→ Kaynak Metin:

Yargıtay Kararı 4. Ceza Dairesi 2021/14075 E. 2023/20798 K. 11.09.2023 T.

YARGITAY KARARI
DAİRE : 4. Ceza Dairesi
ESAS NO : 2021/14075
KARAR NO : 2023/20798
KARAR TARİHİ : 11.09.2023

MAHKEMESİ :Asliye Ceza Mahkemesi
SAYISI : 2015/177 E., 2016/46 K.
SUÇ : Hakaret
HÜKÜM : Mahkumiyet
TEBLİĞNAME GÖRÜŞÜ : Onama

Sanık hakkında kurulan hükmün; karar tarihi itibarıyla 6723 sayılı Kanun’un 33 üncü maddesiyle değişik 5320 sayılı Kanun’un 8 inci maddesi gereği yürürlükte bulunan 1412 sayılı Ceza Muhakemeleri Usulü Kanunu’nun (1412 sayılı Kanun) 305 inci maddesi gereği temyiz edilebilir olduğu, karar tarihinde yürürlükte bulunan 5271 sayılı Ceza Muhakemesi Kanunu’nun (5271 sayılı Kanun) 260 ıncı maddesinin birinci fıkrası gereği temyiz edenin hükmü temyize hak ve yetkisinin bulunduğu, 1412 sayılı Kanun’un 310 uncu maddesi gereği temyiz isteğinin süresinde olduğu, aynı Kanun’un 317 nci maddesi gereği temyiz isteğinin reddini gerektirir bir durumun bulunmadığı yapılan ön inceleme neticesinde tespit edilmekle, gereği düşünüldü:
I. HUKUKÎ SÜREÇ
Yukarıda tarih ve sayısı belirtilen incelemeye konu Burdur 2. Asliye Ceza Mahkemesinin kararı ile sanık hakkında hakaret suçundan 5237 sayılı Türk Ceza Kanunu’nun (5237 sayılı Kanun) 125 inci maddesinin üçüncü fıkrasının (a) bendi, adı geçen Kanun’un 43 üncü maddesinin ikinci fıkrası, 53 ve 58 inci maddeleri uyarınca 1 yıl 4 ay hapis cezası ile cezalandırılmasına, hak yoksunluklarına ve verilen cezanın mükerrirlere özgü infaz rejimine göre çektirilmesine karar verilmiştir.
II. TEMYİZ SEBEPLERİ
Sanığın temyiz isteği, suçlamaları kabul etmediğine, infaz koruma memurları ile aralarında husumet bulunduğuna, kararın bozulması gerektiğine vesaire ilişkindir.
III. OLAY VE OLGULAR
Sanığın … E Tipi Kapalı Ceza İnfaz Kurumunda hükümlü olarak bulunduğu, katılanların da kurumda infaz koruma memuru olarak görev yaptıkları, olay tarihinde nöbetçi olan katılanların hükümlülere telefon görüşmesi yaptırdıkları sırada telefon görüşmesi hakkı olduğunu iddia eden sanık ile aralarında tartışma çıktığı ve sanığın katılanlara hitaben “Ulan beni şimdi telefona çıkarın, şerefsizler, a… koyduğumun çocukları…” şeklinde sözlerle hakarette bulunduğu iddiasıyla açılan davada Yerel Mahkemece katılan beyanları ve tutanağa göre sanığın savunmasının suçtan kurtulmaya yönelik olduğu kabul edilerek mahkumiyetine karar verilmiştir.

→ Görev:
Yerel Mahkemenin sanığın mahkumiyetine hangi gerekçeyle karar verdiğini karar metnine dayanarak bir ila üç cümleyle açıklayın. Satırlar, karar metninden ayrı bir malzemedir.

→ Verilen Malzeme:
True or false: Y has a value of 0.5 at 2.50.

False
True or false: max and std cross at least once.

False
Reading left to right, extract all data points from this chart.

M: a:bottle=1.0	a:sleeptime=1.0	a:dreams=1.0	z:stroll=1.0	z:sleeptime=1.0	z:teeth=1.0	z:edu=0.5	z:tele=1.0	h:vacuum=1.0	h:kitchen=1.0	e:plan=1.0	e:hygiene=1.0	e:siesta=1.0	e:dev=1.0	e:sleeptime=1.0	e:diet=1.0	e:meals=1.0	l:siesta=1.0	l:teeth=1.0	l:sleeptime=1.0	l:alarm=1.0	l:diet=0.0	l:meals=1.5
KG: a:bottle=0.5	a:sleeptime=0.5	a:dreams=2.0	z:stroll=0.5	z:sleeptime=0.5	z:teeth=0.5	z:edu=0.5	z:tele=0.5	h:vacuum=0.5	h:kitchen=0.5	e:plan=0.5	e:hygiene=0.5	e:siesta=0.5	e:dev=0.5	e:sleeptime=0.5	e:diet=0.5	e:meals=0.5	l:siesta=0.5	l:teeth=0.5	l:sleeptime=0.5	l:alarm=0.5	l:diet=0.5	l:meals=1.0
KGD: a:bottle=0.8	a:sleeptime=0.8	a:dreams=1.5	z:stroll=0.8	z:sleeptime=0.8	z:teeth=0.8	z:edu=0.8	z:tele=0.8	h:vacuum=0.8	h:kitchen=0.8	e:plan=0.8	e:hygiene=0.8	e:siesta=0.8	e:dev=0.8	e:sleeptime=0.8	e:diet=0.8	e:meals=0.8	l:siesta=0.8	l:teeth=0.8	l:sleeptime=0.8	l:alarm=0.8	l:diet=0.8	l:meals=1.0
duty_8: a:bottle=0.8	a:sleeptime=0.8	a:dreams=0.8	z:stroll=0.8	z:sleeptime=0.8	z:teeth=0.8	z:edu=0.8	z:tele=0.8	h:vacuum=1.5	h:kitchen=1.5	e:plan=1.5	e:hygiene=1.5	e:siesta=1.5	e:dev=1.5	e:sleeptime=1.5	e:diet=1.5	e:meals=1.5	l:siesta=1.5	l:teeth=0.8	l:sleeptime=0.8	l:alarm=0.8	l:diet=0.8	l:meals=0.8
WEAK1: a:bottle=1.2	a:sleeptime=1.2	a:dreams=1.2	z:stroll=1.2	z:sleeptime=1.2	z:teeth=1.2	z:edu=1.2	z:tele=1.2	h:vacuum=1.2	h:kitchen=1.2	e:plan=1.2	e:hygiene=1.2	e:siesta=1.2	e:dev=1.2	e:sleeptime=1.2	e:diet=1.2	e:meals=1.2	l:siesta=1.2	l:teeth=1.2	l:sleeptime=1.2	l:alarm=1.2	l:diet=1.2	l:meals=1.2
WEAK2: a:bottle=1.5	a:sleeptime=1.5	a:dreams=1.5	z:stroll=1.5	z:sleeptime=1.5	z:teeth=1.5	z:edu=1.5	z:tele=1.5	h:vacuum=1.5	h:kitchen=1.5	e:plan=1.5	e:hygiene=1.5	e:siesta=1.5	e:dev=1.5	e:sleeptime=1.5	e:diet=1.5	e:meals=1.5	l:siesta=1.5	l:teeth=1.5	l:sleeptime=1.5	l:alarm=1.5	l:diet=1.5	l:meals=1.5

→ Yazılı Cevap:
Yerel Mahkeme, katılanların beyanlarına ve tutanağa dayanarak sanığın savunmasının suçtan kurtulmaya yönelik olduğunu kabul etti. Bu kabul üzerine sanığın hakaret suçundan mahkumiyetine karar verdi.